Stored data entries

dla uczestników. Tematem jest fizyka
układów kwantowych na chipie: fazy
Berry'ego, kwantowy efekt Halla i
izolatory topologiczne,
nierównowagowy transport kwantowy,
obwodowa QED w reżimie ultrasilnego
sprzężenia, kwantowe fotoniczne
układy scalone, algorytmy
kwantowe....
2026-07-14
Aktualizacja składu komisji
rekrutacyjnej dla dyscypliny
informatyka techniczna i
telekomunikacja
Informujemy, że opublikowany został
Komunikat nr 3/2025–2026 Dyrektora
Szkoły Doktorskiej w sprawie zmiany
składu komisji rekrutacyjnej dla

---

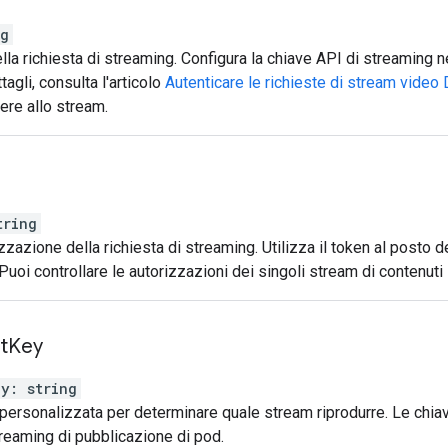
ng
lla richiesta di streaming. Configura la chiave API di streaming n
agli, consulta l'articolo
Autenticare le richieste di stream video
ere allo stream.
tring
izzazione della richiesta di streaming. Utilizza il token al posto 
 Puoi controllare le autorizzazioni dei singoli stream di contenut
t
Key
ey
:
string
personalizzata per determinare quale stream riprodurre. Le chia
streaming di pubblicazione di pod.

==

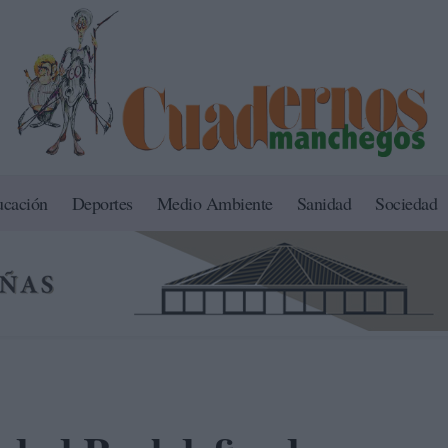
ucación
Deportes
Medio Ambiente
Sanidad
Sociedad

- [WORK INSTRUCTION]
What lines in the data above carry "składu"? Return them all.

- [RESPONSE BELOW]
Aktualizacja składu komisji
składu komisji rekrutacyjnej dla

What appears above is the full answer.